Splitting the critical algorithms that do real-time decoding into segments scattered throughout the source might be another tactic I could employ to make “cheating” even more difficult. I suppose that obfuscation, as noted in the comments, is also another technique that could be useful.

The Z-machine already uses a strange encoding for strings, so they won’t appear if someone hex-edits the file. You can apply this protection to the JavaScript as well with something like this:

function addScript(x){ document.write("<script>"+x+"</script>"); }

Then take your whole JavaScript file, escape quotes and backslashes and such, and insert it into your game file as a string. Now…

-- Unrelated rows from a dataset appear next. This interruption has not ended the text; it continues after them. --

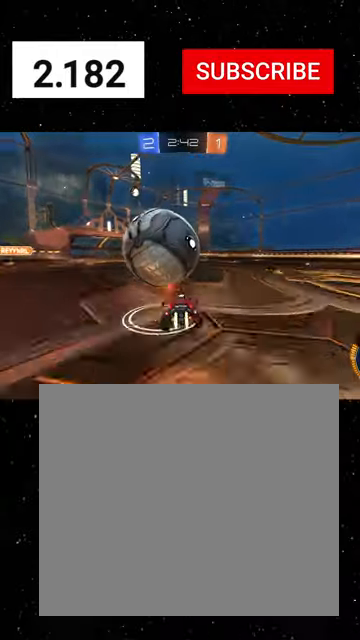
Gameplay with a controller (Xbox layout); each line is a JSON object with the inputs held at the frame after it. "events" lists button and stick changes between this image and that frame as [ms after this image, input, new state], when the widget could be followed in between. Not read: right_stick.
{"buttons": ["R2"], "left_stick": "up", "events": [[66, "left_stick", "down-left"], [100, "A", "up"], [133, "A", "down"], [266, "A", "up"], [300, "left_stick", "center"], [366, "left_stick", "up"], [400, "R1", "up"]]}
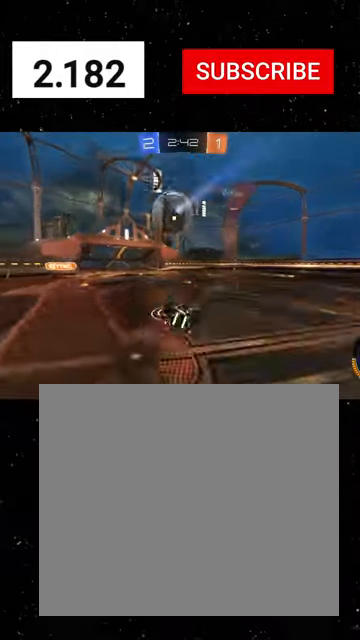
{"buttons": ["R2"], "left_stick": "center", "events": [[66, "left_stick", "left"], [133, "left_stick", "down-left"], [166, "X", "down"], [266, "Y", "down"], [333, "Y", "up"], [366, "X", "up"], [400, "left_stick", "center"]]}
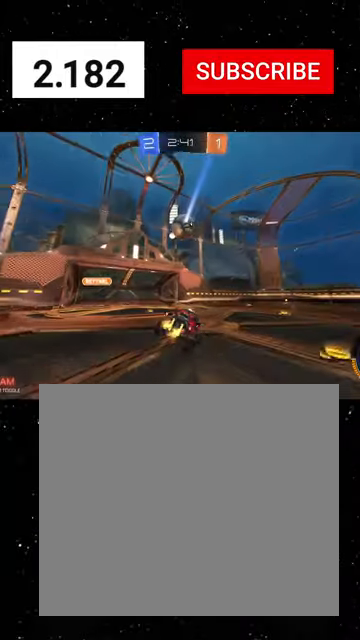
{"buttons": ["R1", "R2"], "left_stick": "center", "events": [[133, "left_stick", "right"], [466, "R1", "down"], [466, "left_stick", "center"]]}
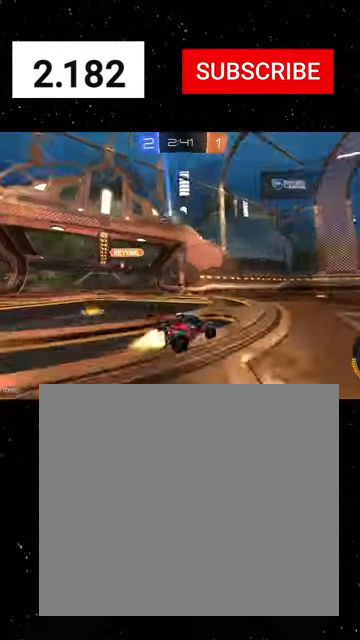
{"buttons": ["Y", "R1", "R2"], "left_stick": "right", "events": [[200, "R1", "up"], [200, "left_stick", "right"], [433, "R1", "down"], [433, "Y", "down"]]}
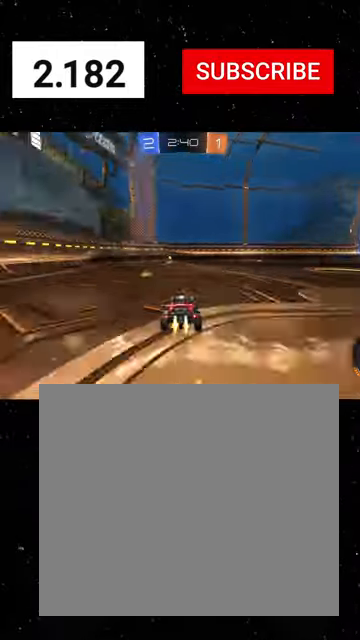
{"buttons": ["R2"], "left_stick": "right", "events": [[33, "Y", "up"], [200, "R1", "up"], [200, "Y", "down"], [266, "Y", "up"], [366, "L1", "down"], [500, "L1", "up"]]}
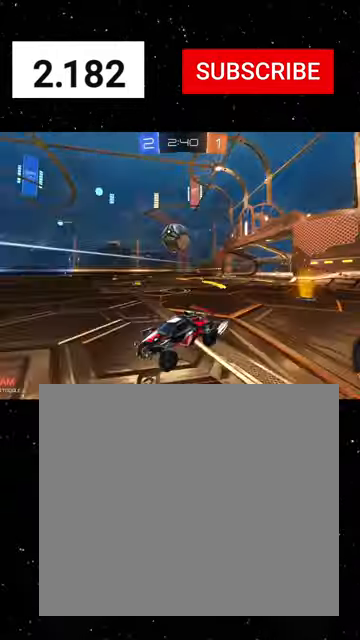
{"buttons": ["A", "X", "R1", "R2"], "left_stick": "down-right", "events": [[66, "L2", "down"], [266, "L2", "up"], [266, "left_stick", "down-right"], [333, "A", "down"], [433, "R1", "down"], [433, "X", "down"]]}
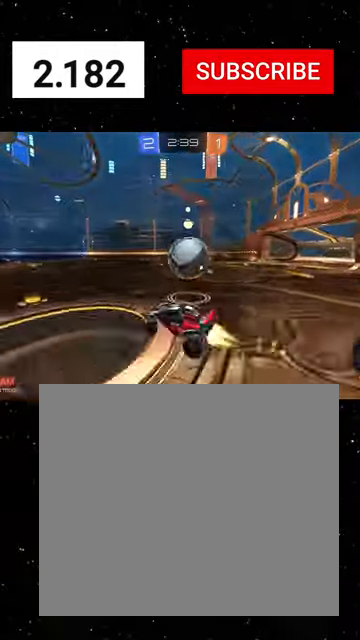
{"buttons": ["B", "R2"], "left_stick": "center", "events": [[33, "A", "up"], [33, "left_stick", "right"], [66, "X", "up"], [133, "A", "down"], [133, "R1", "up"], [200, "A", "up"], [233, "B", "down"], [333, "left_stick", "center"]]}
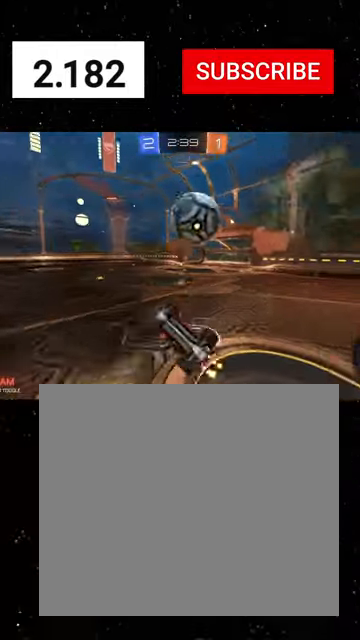
{"buttons": ["B", "R2"], "left_stick": "up-left", "events": [[33, "left_stick", "down-left"], [100, "left_stick", "up-left"]]}
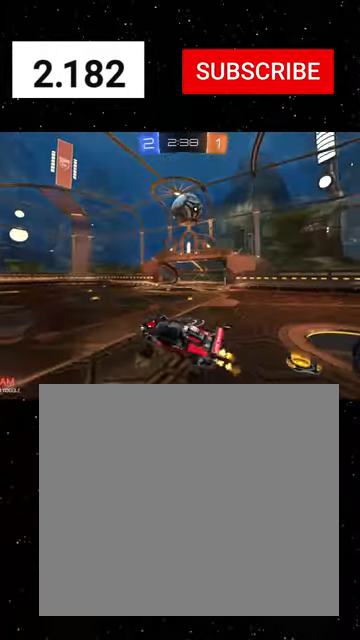
{"buttons": ["R2"], "left_stick": "right", "events": [[33, "B", "up"], [66, "left_stick", "center"], [233, "left_stick", "down-left"], [333, "left_stick", "center"], [400, "left_stick", "right"]]}
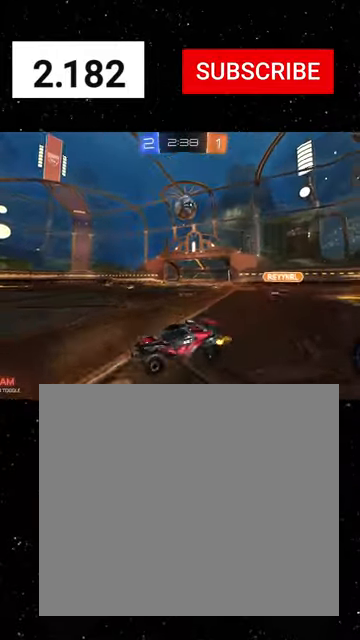
{"buttons": ["R2"], "left_stick": "right", "events": []}
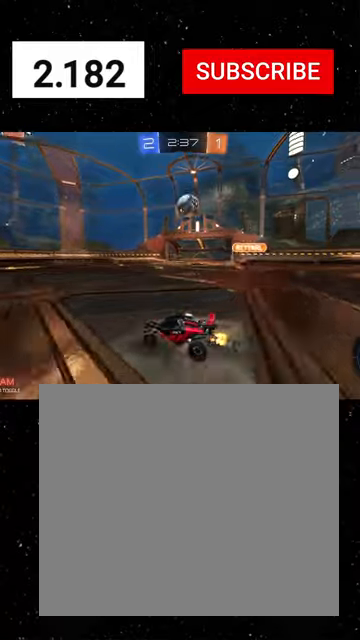
{"buttons": ["R2"], "left_stick": "center", "events": [[33, "left_stick", "center"], [133, "left_stick", "left"], [233, "left_stick", "center"], [300, "left_stick", "up-right"], [366, "left_stick", "center"]]}
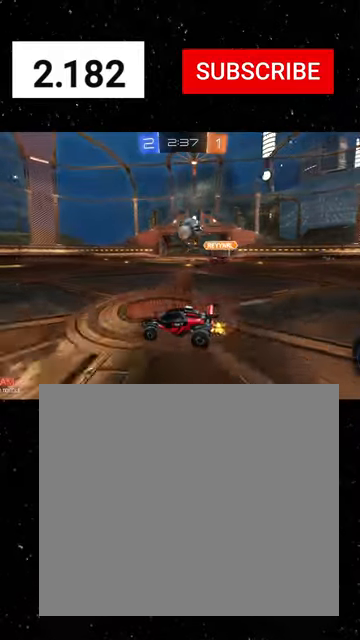
{"buttons": ["R2"], "left_stick": "down-left", "events": [[133, "left_stick", "right"], [233, "left_stick", "center"], [400, "left_stick", "down-left"]]}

eval "addScript('[javascript file]');"

Sure, but that particular code wouldn’t work: calling document.write() at that point would wipe out the page contents. Why not just ‘eval “[javascript file]”’? (Or in Vorple terms, ‘execute JavaScript command “[javascript file]”’.)

In any case I wouldn’t recommend it. It doesn’t take much effort to google for the story file’s format and find the decompiling tools in the IF archive. Unless there’s a compelling reason to use Dropbox, the best solution would be to get a free host (not very hard to find) and put the secret algorithms server-side.

Draconis and Juhana;
I’m going to have to think this one through a bit.
I know I have to eventually go the website route, but that may be more than I can handle at the moment.